How to safeguard people’s privacy
The exponential growth of the Internet and electronic facilities has heightened concerns about people’s privacy. Some governments have tried to address the problem by introducing new privacy laws. Australian legislation in 2001, for example, required most businesses to rethink how they collect and use information about clients and customers. Even if you’re not affected by formal legislation at this stage, it is in your own interests (and those of others) to review the way information is collected and used in your organisation...
1. Review how you collect and use data in your business.
Most difficulties associated with the expected use of personal information can be overcome by obtaining individuals’ consents when any information is collected. The main privacy concern for most people is whether and how their information is being accessed by organisations other than the one undertaking the collection. Be open about planned usage. If, for example, information being collected will be used by a contractor to whom a particular project has been outsourced, individuals should be informed of your plans as they affect the information provider. Individuals have every right to know who has access to their personal information.

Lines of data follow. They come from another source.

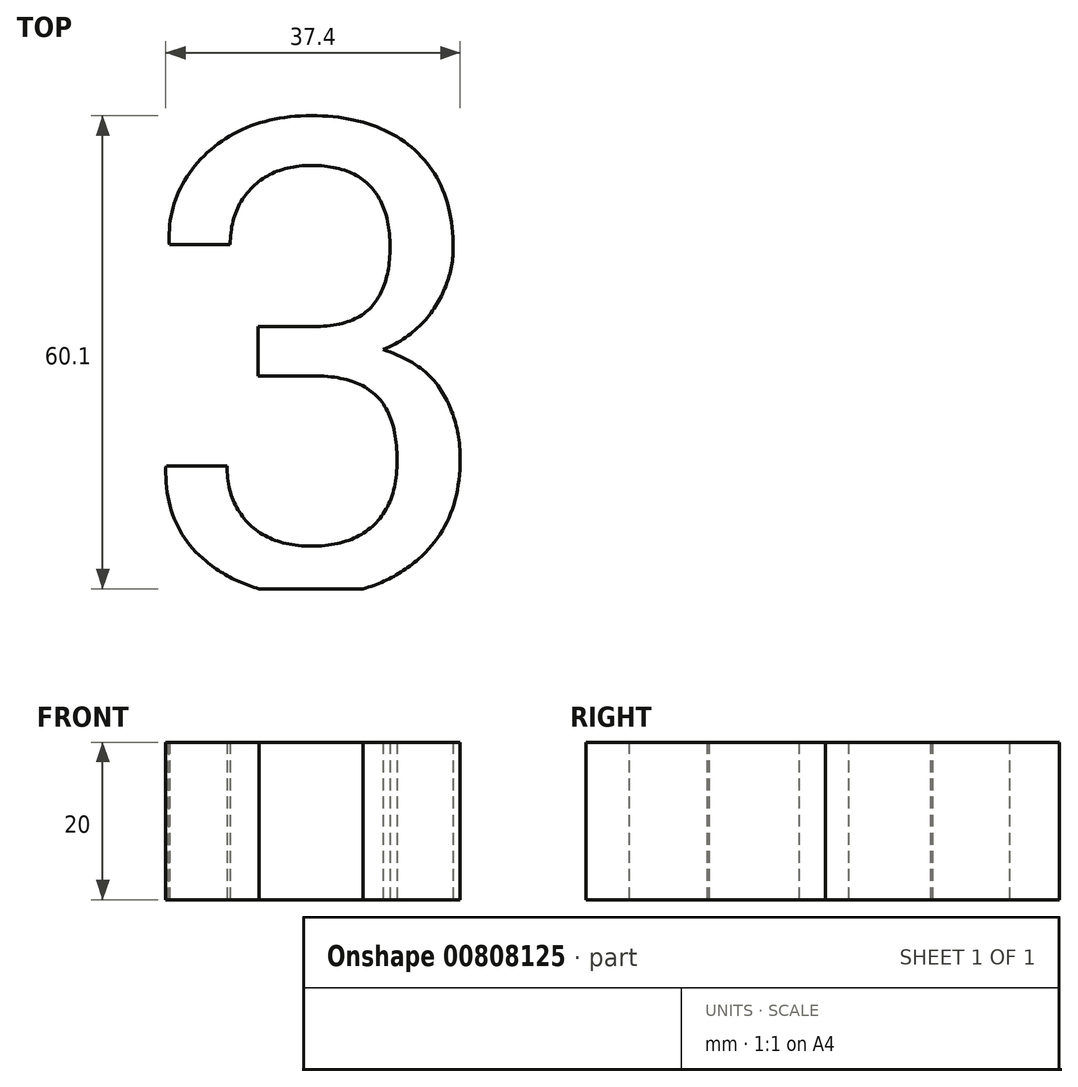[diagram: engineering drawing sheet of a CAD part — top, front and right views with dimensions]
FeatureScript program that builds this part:
annotation { "Feature Type Name" : "Feature", "Feature Type Description" : "" }
export const myFeature = defineFeature(function(context is Context, id is Id, definition is map)
    precondition{}
    {
        {
            var Q0;
            Q0=qCreatedBy(makeId("Top.planeOp"),FACE);
            var sketch = newSketch(context, id + "F0", { "sketchPlane" : qUnion([Q0])});
            skText(sketch, "E0", { "text": "3", "fontName": "RobotoSlab-Regular.ttf"});
            const initialGuessF0  = {"E0": [0, 0, 1, 0, 0.06]};
            skSetInitialGuess(sketch, initialGuessF0);
            skSolve(sketch);
        }
        {
            var Q0;
            Q0 = qSketchRegion(id + "F0", true);
            extrude(context, id + "F1", {"entities" : qUnion([Q0]), "depth" : 20 * mm, "offsetDistance" : 25 * mm});
        }
        {
            var Q0;
            Q0=makeQuery(id+"F1.opExtrude","CAP_FACE",FACE,{"disambiguationData":[OSD([sQuery(id+"F0.wireOp",EDGE,"E0.sketch_text.stroke-0"),sQuery(id+"F0.wireOp",EDGE,"E0.sketch_text.stroke-1"),sQuery(id+"F0.wireOp",EDGE,"E0.sketch_text.stroke-2"),sQuery(id+"F0.wireOp",EDGE,"E0.sketch_text.stroke-3"),sQuery(id+"F0.wireOp",EDGE,"E0.sketch_text.stroke-4"),sQuery(id+"F0.wireOp",EDGE,"E0.sketch_text.stroke-5"),sQuery(id+"F0.wireOp",EDGE,"E0.sketch_text.stroke-6"),sQuery(id+"F0.wireOp",EDGE,"E0.sketch_text.stroke-7"),sQuery(id+"F0.wireOp",EDGE,"E0.sketch_text.stroke-8"),sQuery(id+"F0.wireOp",EDGE,"E0.sketch_text.stroke-9"),sQuery(id+"F0.wireOp",EDGE,"E0.sketch_text.stroke-10"),sQuery(id+"F0.wireOp",EDGE,"E0.sketch_text.stroke-11"),sQuery(id+"F0.wireOp",EDGE,"E0.sketch_text.stroke-12"),sQuery(id+"F0.wireOp",EDGE,"E0.sketch_text.stroke-13"),sQuery(id+"F0.wireOp",EDGE,"E0.sketch_text.stroke-14"),sQuery(id+"F0.wireOp",EDGE,"E0.sketch_text.stroke-15"),sQuery(id+"F0.wireOp",EDGE,"E0.sketch_text.stroke-16"),sQuery(id+"F0.wireOp",EDGE,"E0.sketch_text.stroke-17"),sQuery(id+"F0.wireOp",EDGE,"E0.sketch_text.stroke-18"),sQuery(id+"F0.wireOp",EDGE,"E0.sketch_text.stroke-19"),sQuery(id+"F0.wireOp",EDGE,"E0.sketch_text.stroke-20"),sQuery(id+"F0.wireOp",EDGE,"E0.sketch_text.stroke-21"),sQuery(id+"F0.wireOp",EDGE,"E0.sketch_text.stroke-22"),sQuery(id+"F0.wireOp",EDGE,"E0.sketch_text.stroke-23"),sQuery(id+"F0.wireOp",EDGE,"E0.sketch_text.stroke-24"),sQuery(id+"F0.wireOp",EDGE,"E0.sketch_text.stroke-25"),sQuery(id+"F0.wireOp",EDGE,"E0.sketch_text.stroke-26"),sQuery(id+"F0.wireOp",EDGE,"E0.sketch_text.stroke-27"),sQuery(id+"F0.wireOp",EDGE,"E0.sketch_text.stroke-28"),sQuery(id+"F0.wireOp",EDGE,"E0.sketch_text.stroke-29"),sQuery(id+"F0.wireOp",EDGE,"E0.sketch_text.stroke-30")])],"isStart":false});
            var sketch = newSketch(context, id + "F2", { "sketchPlane" : qUnion([Q0])});
            skLineSegment(sketch, "E1.bottom", {"start": v(0, 0) * mm, "end": v(44.06, 0) * mm});
            skLineSegment(sketch, "E1.top", {"start": v(0, -10.94) * mm, "end": v(44.06, -10.94) * mm});
            skLineSegment(sketch, "E1.left", {"start": v(0, 0) * mm, "end": v(0, -10.94) * mm});
            skLineSegment(sketch, "E1.right", {"start": v(44.06, 0) * mm, "end": v(44.06, -10.94) * mm});
            skSolve(sketch);
        }
        {
            var Q0;
            Q0 = qSketchRegion(id + "F2", true);
            extrude(context, id + "F3", {"entities" : qUnion([Q0]), "operationType" : NewBodyOperationType.REMOVE, "oppositeDirection" : true, "depth" : 25 * mm, "offsetDistance" : 25 * mm});
        }
    });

3. Appoint a privacy officer in your organisation.
An increasing number of issues will continue to be associated with individuals’ rights to privacy and the ways in which information is collected and used. It makes good sense, therefore, to appoint a person whose responsibilities will include issues of privacy. This person’s role will deal with key issues such as use and disclosure of information, data quality, data security, individuals’ access to and correction of personal information, maintaining individuals’ anonymity, and ensuring individuals’ consents have been obtained for collecting any information considered to be ‘sensitive’.